Ainda no início de 2014, Manuel Enriquez Garcia reuniu-se com o presidente do Senado, Renan Calheiros, para defender o Projeto de Lei do Senado (PLS) 658/2007, que atualiza a regulamentação da profissão de economista. Com justificativas aparentemente nobres como garantir que “atividades que possam trazer prejuízos ou riscos à sociedade, quando exercitadas por pessoas não qualificadas, sejam regulamentadas”, o principal objetivo do projeto é a defesa de interesses corporativistas, com o fortalecimento do Conselho a partir da extensão da obrigatoriedade do registro profissional e da reserva de mercado para economistas.

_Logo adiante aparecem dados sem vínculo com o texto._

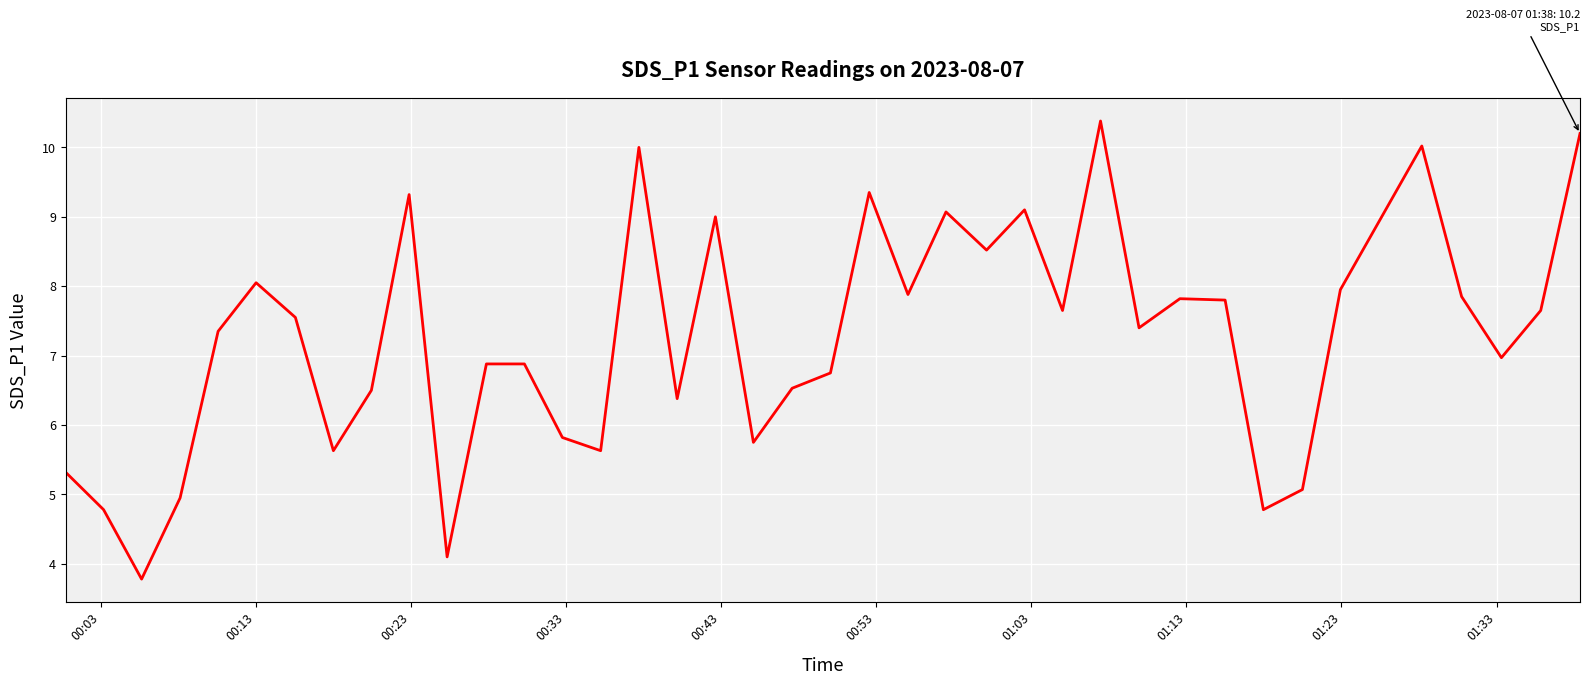

What is the greatest value displayed?

10.4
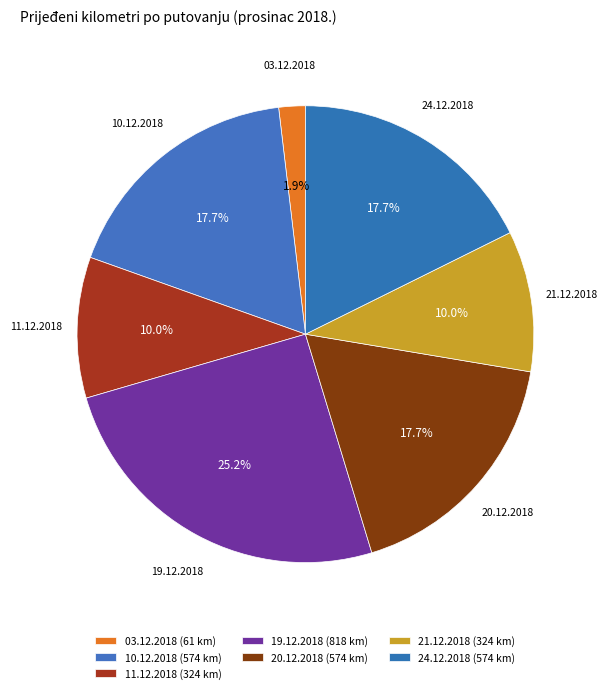

Does 19.12.2018 account for over 50% of the chart?

No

O PLS 658/2007 está atualmente com a relatoria da Comissão de Assuntos Sociais do Senado, em decisão terminativa.[1]
Sérgio Buarque de Holanda, ao analisar aspectos da colonização em Raízes do Brasil, apresentou a oposição entre o semeador e o ladrilhador para comparar a flexibilidade dos portugueses (“semeadores”) à inflexibilidade dos espanhóis, que teriam a mentalidade de “ladrilhadores”, capazes de adaptar a natureza de acordo com as leis da razão abstrata – tais quais os economistas convencionais. A comparação também foi utilizada posteriormente para analisar como a arte ou o pensamento no Brasil tiveram de adaptar os modelos estrangeiros a um meio hostil, a uma realidade completamente diversa, que exigia uma atitude mais flexível e, muitas vezes, superficial.

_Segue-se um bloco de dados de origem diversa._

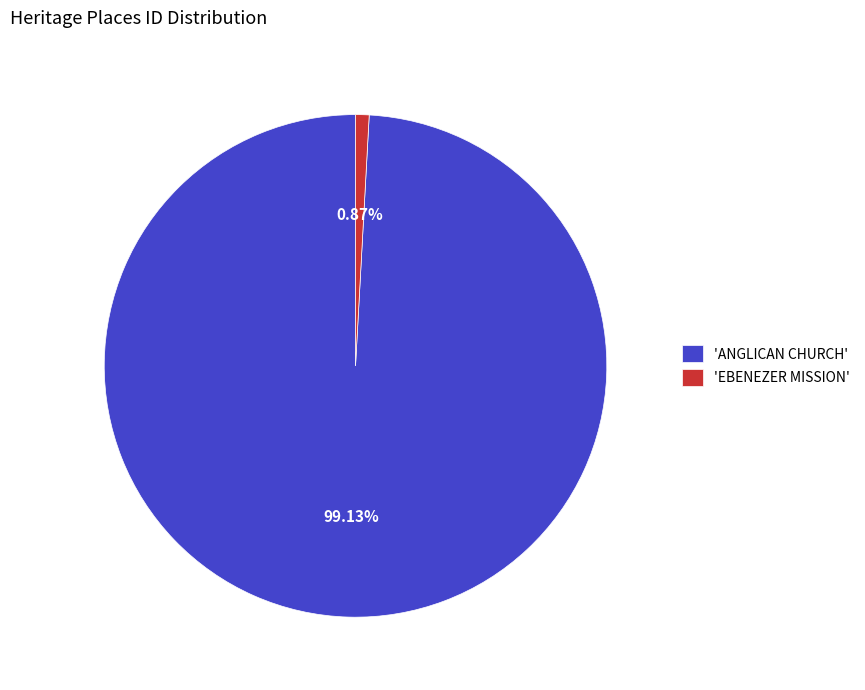

Approximately how many times larger is the value at 'ANGLICAN CHURCH' compared to 'EBENEZER MISSION'?

114.1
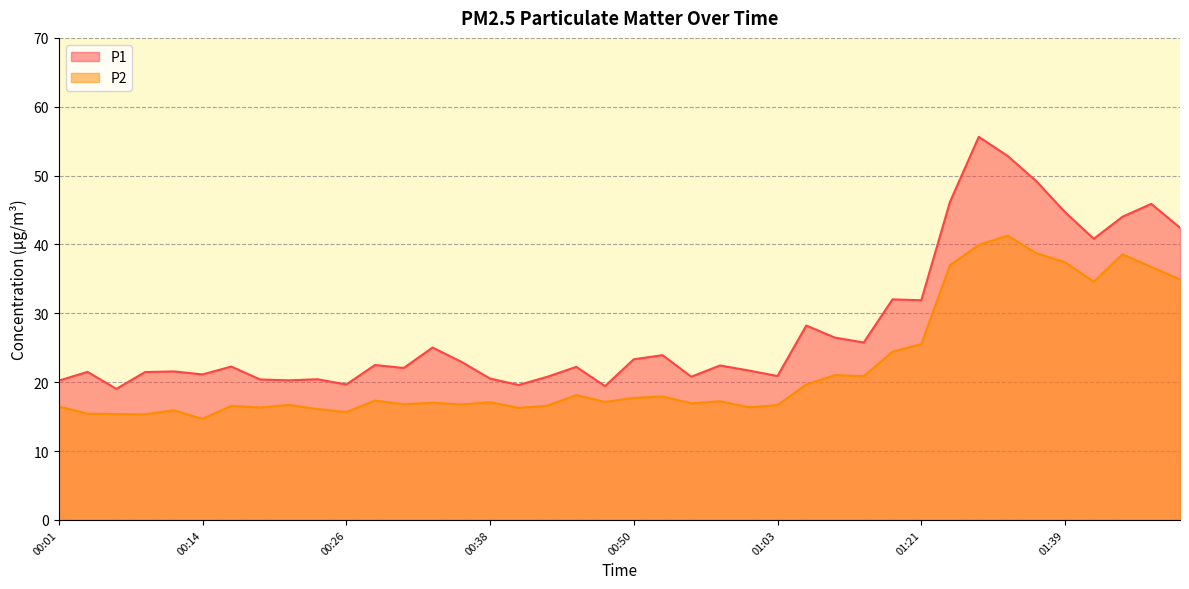

Reading left to right, transcribe all the data shown in this chart.

P1: 00:01=20.2	00:04=21.5	00:06=19.0	00:09=21.5	00:11=21.6	00:14=21.1	00:16=22.3	00:19=20.4	00:21=20.3	00:23=20.4	00:26=19.7	00:28=22.5	00:31=22.1	00:33=25.0	00:36=23.0	00:38=20.5	00:41=19.6	00:43=20.8	00:45=22.2	00:48=19.4	00:50=23.3	00:53=23.9	00:55=20.8	00:58=22.4	01:00=21.7	01:03=20.9	01:05=28.2	01:07=26.5	01:10=25.8	01:18=32.0	01:21=31.9	01:29=46.2	01:31=55.6	01:34=52.9	01:36=49.2	01:39=44.7	01:41=40.8	01:43=44.0	01:46=45.9	01:48=42.4
P2: 00:01=16.5	00:04=15.4	00:06=15.4	00:09=15.3	00:11=15.9	00:14=14.7	00:16=16.6	00:19=16.3	00:21=16.7	00:23=16.1	00:26=15.7	00:28=17.3	00:31=16.8	00:33=17.0	00:36=16.8	00:38=17.1	00:41=16.3	00:43=16.6	00:45=18.1	00:48=17.1	00:50=17.7	00:53=17.9	00:55=16.9	00:58=17.2	01:00=16.4	01:03=16.7	01:05=19.7	01:07=21.0	01:10=20.9	01:18=24.4	01:21=25.5	01:29=37.0	01:31=39.9	01:34=41.3	01:36=38.7	01:39=37.4	01:41=34.6	01:43=38.6	01:46=36.7	01:48=34.9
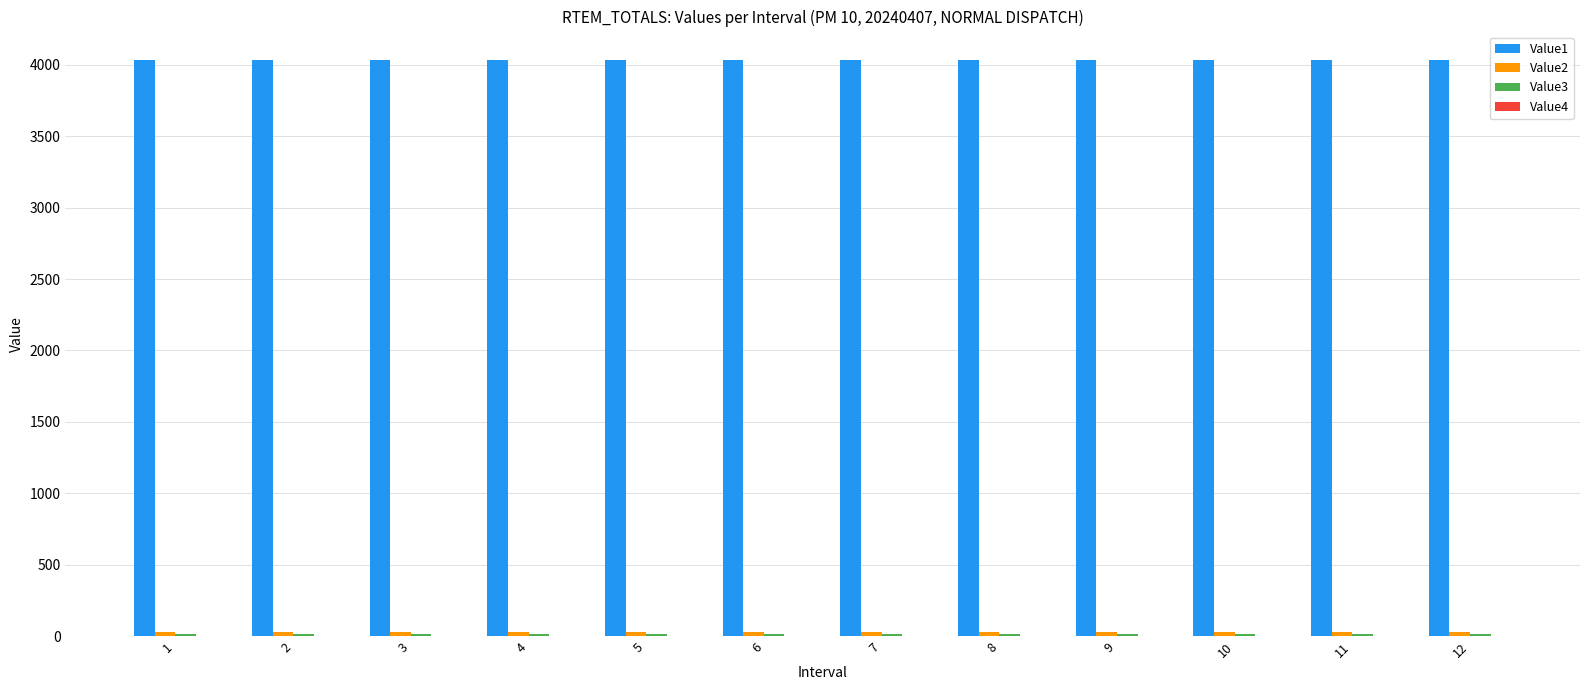

How many groups of bars are there?

12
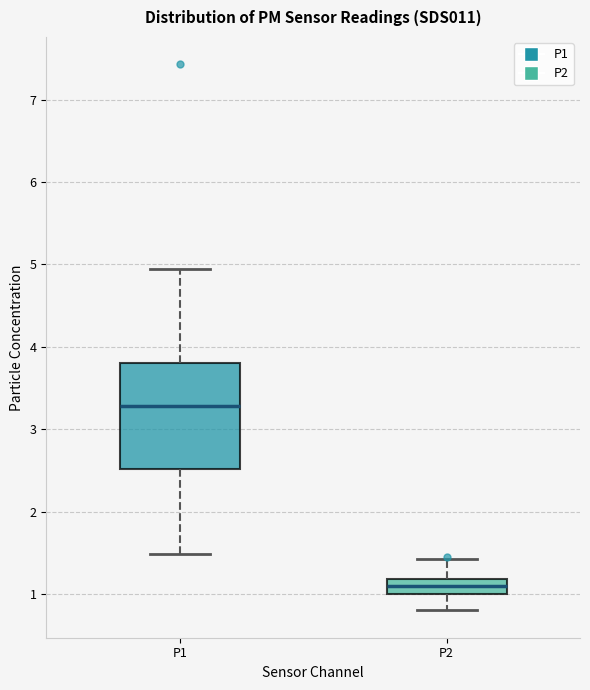

Reading left to right, read every box against the y-axis: the position of its median line, the range the box covers, and the ends of its whiskers. The values are not printed on the chart, so give them approximately, as read against the axis.

P1: median 3.3, box 2.5 to 3.8, whiskers 1.5 to 5.0
P2: median 1.1, box 1.0 to 1.2, whiskers 0.8 to 1.4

Não chega a surpreender, portanto, que a defesa de interesses corporativistas parta do próprio presidente da Ordem dos Economistas, entidade que representa os profissionais formados em uma pretensa ciência que tem como um de seus principais resultados, veja só, a demonstração da capacidade do livre mercado de criar os incentivos corretos para que os recursos escassos sejam alocados de forma eficiente.
Conforme escreveu recentemente Hélio Schwartsman em sua coluna na Folha (“Conspiração contra o público”), “a liberdade como regra geral tende a dar mais opções de vida aos cidadãos e produzir melhores soluções econômicas. É só em algumas poucas situações, normalmente de atividades que requeiram um saber técnico muito preciso cujo desconhecimento coloque a população em perigo físico, que se justifica a regulamentação. Mas estamos aqui falando de casos bem específicos, como medicina, engenharia e talvez direito”.
A economia não é uma ciência exata, a graduação em ciências econômicas não é uma formação técnica e, na minha opinião, quem emprega tem plenas condições de avaliar se o profissional está apto ou não para fazer análises econômicas, seja ele economista ou não, tenha ele ou não registro no Corecon. Não é à toa que administradores, engenheiros, estatísticos, matemáticos e físicos são frequentemente contratados para fazer avaliações financeiras, analisar cenários e elaborar projeções e até médicos já tenham ocupado o Ministério da Fazenda.
Eu defendo, portanto, que ao menos o pagamento da anuidade ao Corecon (obrigação parafiscal de natureza tributária) torne-se voluntário.
E você, leitor, o que acha, deve ser obrigatório o diploma de economista, o registro no Corecon e o pagamento de cerca de 400 reais por ano para o exercício da profissão?
Como julgar, afinal, se a atividade de um economista está ou não trazendo prejuízos ou riscos à sociedade?
Vitor Augusto Meira França – Graduado em ciências econômicas.
Notas:
[1] Aparentemente um dos entraves para a aprovação do texto é a existência de divergências entre o Conselho Federal de Economia (Cofecon) e o Conselho Federal de Administração (CFA).